临时股东大会结束得比所有人预想的都快。
现场计票结果投出来的时候,会议室里有一瞬间的安静,随即响起一阵不算热烈、但足够清晰的掌声。
江莱当选贺氏集团董事会临时主席,代行董事长职务。
支持票所代表的股比超过70%。这意味着,除了贺迎頫之外,几乎在场的所有股东,都把票投给了江莱。
工作人员还没把结果宣读完,冯亚真就站起来了。
她挺着大肚子,一只手撑着腰,另一只手指向计票屏幕,歇斯底里地大喊大叫:
“我要求重新投票!这次会议程序有问题!我要求休会!”
没有人动。
坐在中立位的联交所前独立董事周秉谦摘下眼镜,慢慢擦了擦,又戴回去。
“冯女士,程序没问题。”
周秉谦稳稳说道,“投票结果有效。如果您对结果有异议,可以走合法申诉渠道。但今天,会议已经结束了。

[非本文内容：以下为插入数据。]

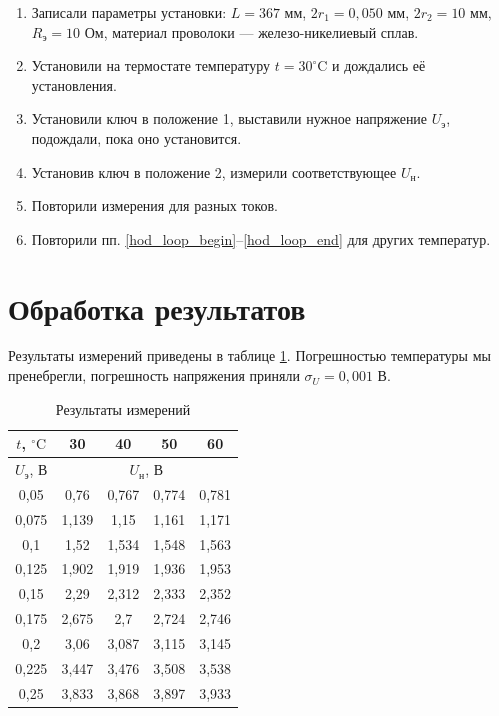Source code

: \documentclass[12pt]{article}
\newcommand{\degC}{^\circ \text{C}}
\begin{document}
	\begin{enumerate}
		\item Записали параметры установки: $L=367$ мм, $2r_1=0{,}050$ мм, $2r_2=10$ мм, $R_\text{э}=10$ Ом, материал проволоки --- железо-никелиевый сплав.
		\item Установили на термостате температуру $t=30\degC$ и дождались её установления. \label{hod_loop_begin}
		\item Установили ключ в положение 1, выставили нужное напряжение $U_\text{э}$, подождали, пока оно установится.
		\item Установив ключ в положение 2, измерили соответствующее $U_\text{н}$.
		\item Повторили измерения для разных токов. \label{hod_loop_end}
		\item Повторили пп. \ref{hod_loop_begin}--\ref{hod_loop_end} для других температур.
	\end{enumerate}
	
	\section*{Обработка результатов}
	
	Результаты измерений приведены в таблице \ref{tb:meas_res}. Погрешностью температуры мы пренебрегли, погрешность напряжения приняли $\sigma_U=0{,}001$ В.
	
	\begin{table}[!h]
		\caption{Результаты измерений}
		\label{tb:meas_res}
		\begin{center}
		\begin{tabular}{|c|cccc|}
			\hline
			$t$, $\degC$ & 30 & 40 & 50 & 60 \\
			\hline
			$U_\text{э}$, В & \multicolumn{4}{c|}{$U_\text{н}$, В} \\
			\hline
			0,05 & 0,76 & 0,767 & 0,774 & 0,781 \\
			0,075 & 1,139 & 1,15 & 1,161 & 1,171 \\
			0,1 & 1,52 & 1,534 & 1,548 & 1,563 \\
			0,125 & 1,902 & 1,919 & 1,936 & 1,953 \\
			0,15 & 2,29 & 2,312 & 2,333 & 2,352 \\
			0,175 & 2,675 & 2,7 & 2,724 & 2,746 \\
			0,2 & 3,06 & 3,087 & 3,115 & 3,145 \\
			0,225 & 3,447 & 3,476 & 3,508 & 3,538 \\
			0,25 & 3,833 & 3,868 & 3,897 & 3,933 \\
			\hline
		\end{tabular}
		\end{center}
	\end{table}
	
\end{document}
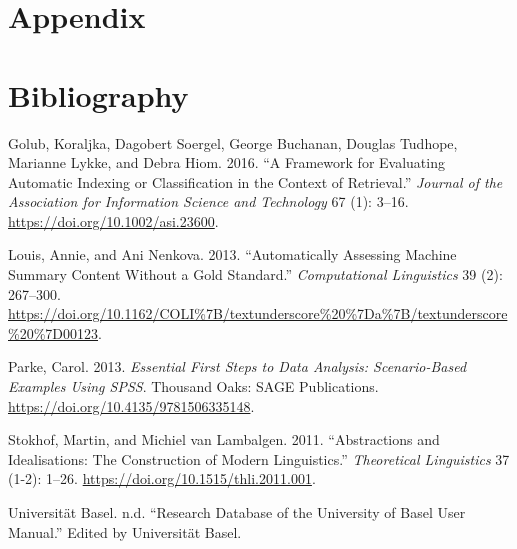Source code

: \hypertarget{appendix}{%
\section{Appendix}\label{appendix}}

\hypertarget{bibliography}{%
\section{Bibliography}\label{bibliography}}

\hypertarget{refs}{}
\begin{CSLReferences}{1}{0}
\leavevmode\hypertarget{ref-Golub.2016}{}%
Golub, Koraljka, Dagobert Soergel, George Buchanan, Douglas Tudhope,
Marianne Lykke, and Debra Hiom. 2016. {``A Framework for Evaluating
Automatic Indexing or Classification in the Context of Retrieval.''}
\emph{Journal of the Association for Information Science and Technology}
67 (1): 3--16. \url{https://doi.org/10.1002/asi.23600}.

\leavevmode\hypertarget{ref-Louis.2013}{}%
Louis, Annie, and Ani Nenkova. 2013. {``Automatically Assessing Machine
Summary Content Without a Gold Standard.''} \emph{Computational
Linguistics} 39 (2): 267--300.
\url{https://doi.org/10.1162/COLI\%7B/textunderscore\%20\%7Da\%7B/textunderscore\%20\%7D00123}.

\leavevmode\hypertarget{ref-Parke.2013}{}%
Parke, Carol. 2013. \emph{Essential First Steps to Data Analysis:
Scenario-Based Examples Using SPSS}. Thousand Oaks: {SAGE Publications}.
\url{https://doi.org/10.4135/9781506335148}.

\leavevmode\hypertarget{ref-Stokhof.2011}{}%
Stokhof, Martin, and Michiel van Lambalgen. 2011. {``Abstractions and
Idealisations: The Construction of Modern Linguistics.''}
\emph{Theoretical Linguistics} 37 (1-2): 1--26.
\url{https://doi.org/10.1515/thli.2011.001}.

\leavevmode\hypertarget{ref-UniversitatBasel.2021}{}%
Universität Basel. n.d. {``Research Database of the University of Basel
User Manual.''} Edited by Universität Basel.

\end{CSLReferences}

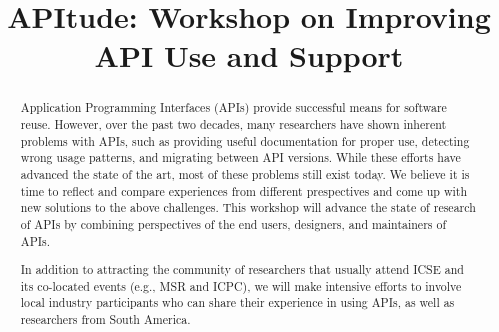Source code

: \documentclass[10pt, conference]{IEEEtran}
\begin{document}
\title{APItude: Workshop on Improving API Use and Support}


\newcommand\tud[0]{\textsuperscript{\normalfont \textdagger}}
\newcommand\iowa[0]{\textsuperscript{\normalfont \textparagraph}}
\newcommand\utd[0]{\textsuperscript{\normalfont \ddag}}
\newcommand\lanu[0]{\textsuperscript{\normalfont \textsection}}
\newcommand\ualberta[0]{\textsuperscript{\normalfont \textasteriskcentered}}

\author{
\and
{}
\and
{}
\and
{}
}


\maketitle


\begin{abstract}
Application Programming Interfaces (APIs) provide successful means for software reuse. However, over the past two decades, many researchers have shown inherent problems with APIs, such as providing useful documentation for proper use, detecting wrong usage patterns, and migrating between API versions. While these efforts have advanced the state of the art, most of these problems still exist today. We believe it is time to reflect and compare experiences from different prespectives and come up with new solutions to the above challenges. This workshop will advance the state of research of APIs by combining perspectives of the end users, designers, and maintainers of APIs.

In addition to attracting the community of researchers that usually attend ICSE and its co-located events (e.g., MSR and ICPC), we will make intensive efforts to involve local industry participants who can share their experience in using APIs, as well as researchers from South America.
\end{abstract}
\end{document}
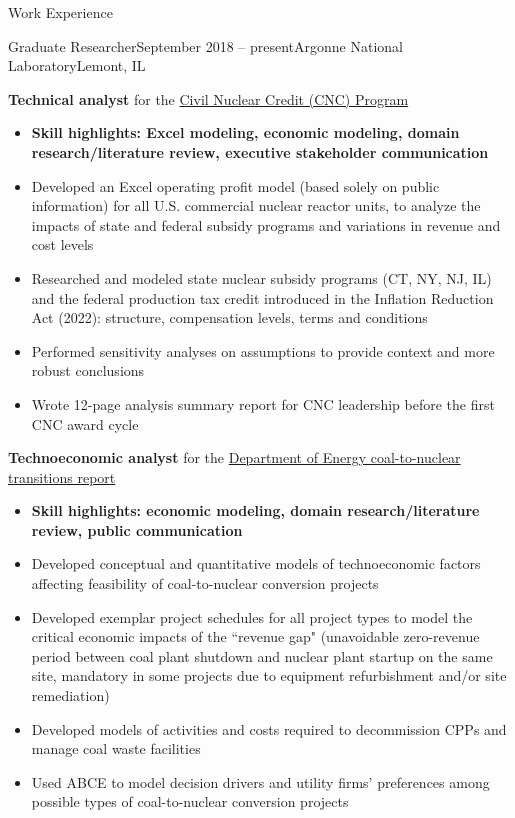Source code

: \documentclass{resume} %
\begin{document}
\begin{rSection}{Work Experience}
\begin{rSubsection}{Graduate Researcher}{September 2018 -- present}{Argonne National Laboratory}{Lemont, IL}
  \item \textbf{Technical analyst} for the \href{https://www.energy.gov/gdo/civil-nuclear-credit-program}{Civil Nuclear Credit (CNC) Program}
  \begin{itemize}
    \setlength{\itemsep}{-3pt}
    \item \textbf{Skill highlights: Excel modeling, economic modeling, domain research/literature review, executive stakeholder communication}
    \item Developed an Excel operating profit model (based solely on public information) for all U.S. commercial nuclear reactor units, to analyze the impacts of state and federal subsidy programs and variations in revenue and cost levels
    \item Researched and modeled state nuclear subsidy programs (CT, NY, NJ, IL) and the federal production tax credit introduced in the Inflation Reduction Act (2022): structure, compensation levels, terms and conditions
    \item Performed sensitivity analyses on assumptions to provide context and more robust conclusions
    \item Wrote 12-page analysis summary report for CNC leadership before the first CNC award cycle
  \end{itemize}

  \item \textbf{Technoeconomic analyst} for the \href{https://www.energy.gov/ne/articles/doe-report-finds-hundreds-retiring-coal-plant-sites-could-convert-nuclear}{Department of Energy coal-to-nuclear transitions report}
  \begin{itemize}
    \setlength{\itemsep}{-3pt}
    \item \textbf{Skill highlights: economic modeling, domain research/literature review, public communication}
    \item Developed conceptual and quantitative models of technoeconomic factors affecting feasibility of coal-to-nuclear conversion projects
    \item Developed exemplar project schedules for all project types to model the critical economic impacts of the ``revenue gap" (unavoidable zero-revenue period between coal plant shutdown and nuclear plant startup on the same site, mandatory in some projects due to equipment refurbishment and/or site remediation)
    \item Developed models of activities and costs required to decommission CPPs and manage coal waste facilities
    \item Used ABCE to model decision drivers and utility firms' preferences among possible types of coal-to-nuclear conversion projects
  \end{itemize}


\end{rSubsection}
\end{rSection}
\end{document}
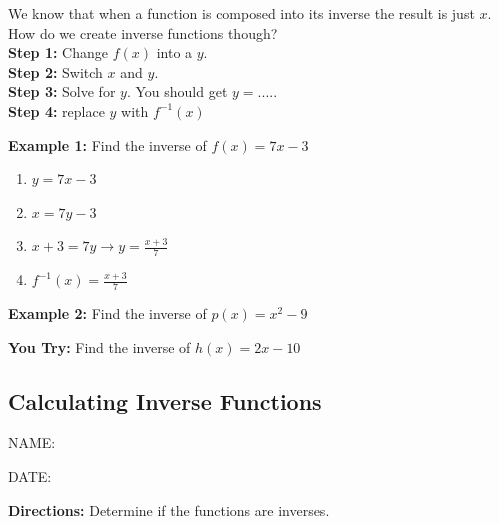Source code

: \documentclass[12pt]{article}
\begin{document}
We know that when a function is composed into its inverse the result is just $x$. How do we create inverse functions though?\\

\textbf{Step 1:} Change $f(x)$ into a $y$. \\

\textbf{Step 2:} Switch $x$ and $y$.\\

\textbf{Step 3:} Solve for $y$. You should get $y=.....$\\

\textbf{Step 4:} replace $y$ with $f^{-1}(x)$\\

\hrulefill

\textbf{Example 1:} Find the inverse of $f(x)=7x-3$

\begin{enumerate}
\item $y=7x-3$\\

\item $x=7y-3$\\

\item $x+3=7y \longrightarrow y=\frac{x+3}{7}$\\

\item $f^{-1}(x)=\frac{x+3}{7}$
\end{enumerate}

\textbf{Example 2:} Find the  inverse of $p(x)=x^2-9$\\

\vspace{1 in}

\textbf{You Try:} Find the inverse of $h(x)=2x-10$\\

\clearpage

\subsection*{Calculating Inverse Functions}

\hfill NAME:\underline{\hspace{3in}}

\hfill DATE: \underline{\hspace{2in}}


\textbf{Directions:} Determine if the functions are inverses.\\
\end{document}
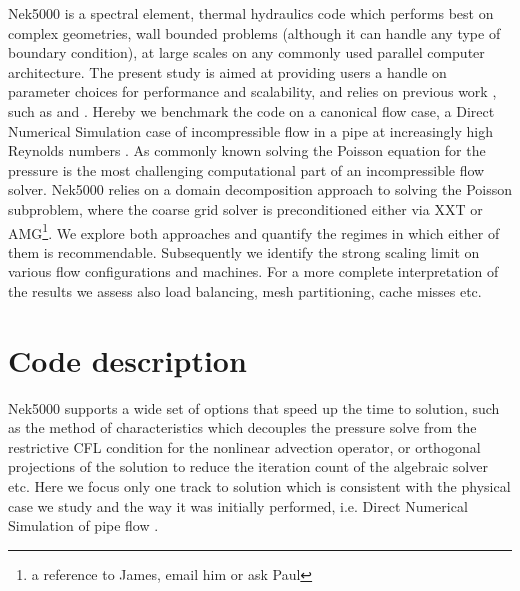 \documentclass{sig-alternate}
\begin{document}
Nek5000 is a spectral element, thermal hydraulics code which performs best on
complex geometries, wall bounded problems (although it can handle any type of
boundary condition), at large scales on any commonly used parallel computer
architecture. The present study is aimed at providing users a handle on
parameter choices for performance and scalability, and relies on previous work ,
such as \cite{fischer:scaling} and \cite{tufo:terascale}. Hereby we benchmark
the code on a canonical flow case, a Direct Numerical Simulation case of
incompressible flow in a pipe at increasingly high Reynolds numbers
\cite{Khoury2013}. As commonly known solving the Poisson equation for the
pressure is the most challenging computational part of an incompressible flow
solver. Nek5000 relies on a domain decomposition approach to solving the Poisson
subproblem, where the coarse grid solver is preconditioned either via XXT \cite{Tufo2001151} or AMG\footnote{a reference to James, email him or ask Paul}. We explore both approaches and quantify the regimes in which either of them is recommendable. Subsequently we identify the strong scaling limit on various flow configurations and machines. For a more complete interpretation of the results we assess also load balancing, mesh partitioning, cache misses etc. 

\section{Code description}
Nek5000 supports a wide set of options that speed up the time to solution, such
as the method of characteristics which decouples the pressure solve from the
restrictive CFL condition for the nonlinear advection operator, or orthogonal
projections of the solution to reduce the iteration count of the algebraic
solver etc. Here we focus only one track to solution which is consistent with
the physical case we study and the way it was initially performed, i.e. Direct Numerical Simulation of pipe flow \cite{Khoury2013}.
\end{document}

”
冯亚真脸色发白,嘴唇抖了一下。
她环顾四周,像是想在那一张张陌生的、冷淡的脸上找出一个半个愿意帮她说话的人。
坐在她斜对面的邵董低头喝茶,像没看见。
其他人有的看手机,有的整理文件。
所有人都长着一双“别找我”的眼睛。
冯亚真站了一会儿,终于慢慢坐了回去。
江莱把面前的文件归拢好,轻轻扣上笔帽,站起身,对股东们说:
“辛苦各位。接下来我会以董事会临时主席的身份,召开记者会。如果各位方便,欢迎一起出席。”
股东们纷纷起身,有人甚至理了理领带。
***
记者会在集团一层发布厅举行。
江莱站在台上,长发低挽,黑西装的领口上别了一枚翡翠胸针。
台下坐满了记者,镜头全对着她。
一开始的问题还算常规,直到有个戴鸭舌帽的男记者站起来问:
“江总,您和贺谨予先生离过婚,现在又回来当贺氏的董事长,很多人说这是前妻夺权。您怎么回应?”
江莱淡声道:“我今天坐在这里,不是以贺谨予前妻的身份,而是以股东投票产生的临时主席身份。”
她顿了顿,继续说:“我的婚姻是过去式,贺氏的未来才是我们现在要谈的事。如果大家对我的私生活比对贺氏的经营更感兴趣,那说明贺氏的问题,可能比大家想象的更大。”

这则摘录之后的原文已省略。